*** Opening SELECTED TEXT ***
For regular HTTP requests, you can simply attach an Authorization header, but the browser WebSocket API does not support custom headers. The AppSync Event API uses WebSocket subprotocols to pass authentication information.
// ❌ Cannot pass auth credentials this way
new WebSocket(url, { headers: { Authorization: token } });
// ✅ Pass URL-safe Base64 encoded headers as a subprotocol
const encoded = btoa(JSON.stringify({
host: EVENT_API_HOST,
Authorization: idToken,
})).replace(/\+/g, "-").replace(/\//g, "_").replace(/=+$/, "");
new WebSocket(url, ["aws-appsync-event-ws", `header-${encoded}`]);
Standard btoa() alone produces invalid WebSocket subprotocol values. Characters like +, /, and = are not allowed in subprotocol names, so URL-safe Base64 conversion is required. This specification is completely different from regular AppSync GraphQL Subscriptions (where Amplify handles it automatically), making it an easy detail to overlook.
Gotcha 2: Event API Hostname Differs from GraphQL API
The AppSync Event API endpoint uses a different domain from the regular GraphQL API.
GraphQL API: https://xxxxx.appsync-api.ap-northeast-1.amazonaws.com/graphql
Event API: https://xxxxx.appsync-eventapi.ap-northeast-1.amazonaws.com/event
Initially, I was sending Event API requests to the GraphQL API domain, which kept returning 404 errors. When you create an EventApi with CDK, a separate domain is provisioned, so we pass it to both the frontend and agent via SSM Parameter Store.
*** Closing SELECTED TEXT ***
*** Opening SUPPLIED MATERIAL ***
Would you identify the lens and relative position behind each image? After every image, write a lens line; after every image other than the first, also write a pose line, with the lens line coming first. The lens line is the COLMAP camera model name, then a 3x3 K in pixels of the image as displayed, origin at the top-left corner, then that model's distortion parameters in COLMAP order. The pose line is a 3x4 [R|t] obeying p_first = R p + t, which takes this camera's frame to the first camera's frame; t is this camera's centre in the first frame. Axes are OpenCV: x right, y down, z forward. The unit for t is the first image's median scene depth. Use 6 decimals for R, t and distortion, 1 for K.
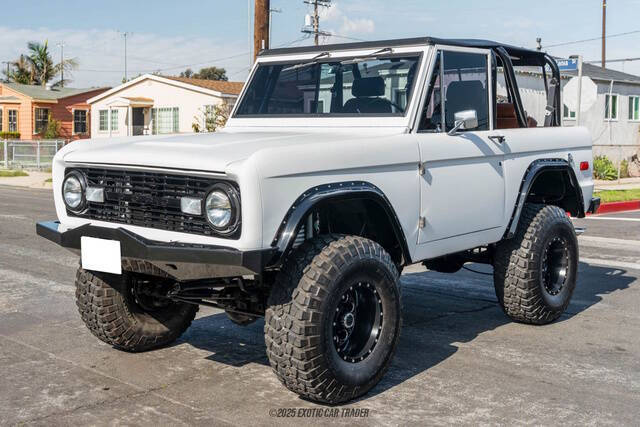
lens RADIAL K [[936.2, 0, 352.9], [0, 936.2, 206.0], [0, 0, 1]] dist [0.021141, 0.000000]
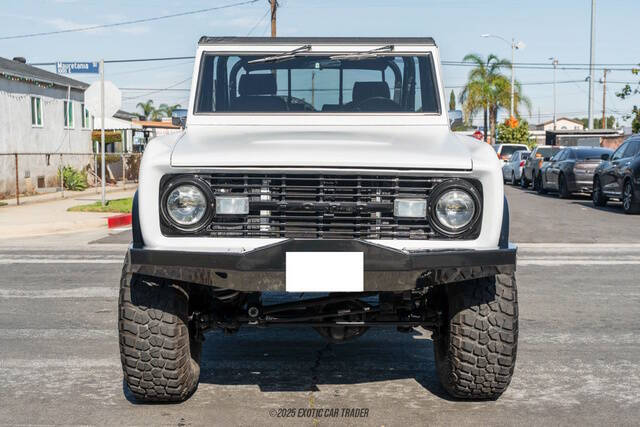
lens RADIAL K [[936.2, 0, 318.0], [0, 936.2, 214.4], [0, 0, 1]] dist [0.021141, 0.000000]
pose [[0.729235, -0.056161, 0.681955, -0.782412], [0.057455, 0.998132, 0.020760, -0.017266], [-0.681847, 0.024043, 0.731099, 0.369697]]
*** Closing SUPPLIED MATERIAL ***
(PROBLEM A)
According to the passage on the AppSync Event API, which characters are not allowed in WebSocket subprotocol names?
(PROBLEM B)
Return the passage on the AppSync Event API from "Gotcha 2: Event" up to and including "SSM Parameter Store.", copied without any changes.
(PROBLEM C)
Write the next part of the passage on the AppSync Event API, picking up right after its final sentence.

(EXPECTED ANSWER A)
The characters +, /, and = are not allowed.

(EXPECTED ANSWER B)
Gotcha 2: Event API Hostname Differs from GraphQL API
The AppSync Event API endpoint uses a different domain from the regular GraphQL API.
GraphQL API: https://xxxxx.appsync-api.ap-northeast-1.amazonaws.com/graphql
Event API: https://xxxxx.appsync-eventapi.ap-northeast-1.amazonaws.com/event
Initially, I was sending Event API requests to the GraphQL API domain, which kept returning 404 errors. When you create an EventApi with CDK, a separate domain is provisioned, so we pass it to both the frontend and agent via SSM Parameter Store.

(EXPECTED ANSWER C)
// ApiStack.ts
new ssm.StringParameter(this, 'EventApiEndpoint', {
parameterName: `/${props.stage}/appsync/event-api-endpoint`,
stringValue: this.eventApi.httpDns, // ← Different from the GraphQL API's dns
});
Gotcha 3: Always Use Background Threads for Streaming Delivery
_publish_event() sends an HTTP POST to AppSync, which incurs latency of several tens of milliseconds. Calling this synchronously within the Claude Code message loop slows down Claude Code's processing itself.
# ❌ Synchronous calls block Claude Code's processing
for block in message.content:
_publish_event(f"/dialog/{job_id}", [{"type": "stream", "text": block.text}])
# ✅ Send asynchronously in background threads
for block in message.content:
threading.Thread(
target=lambda jid=job_id, txt=block.text: _publish_event(
f"/dialog/{jid}", [{"type": "stream", "text": txt}]
),
daemon=True,
).start()
Setting daemon=True ensures threads terminate automatically when the main process exits. A delay of several tens of milliseconds in delivery is barely noticeable in streaming display.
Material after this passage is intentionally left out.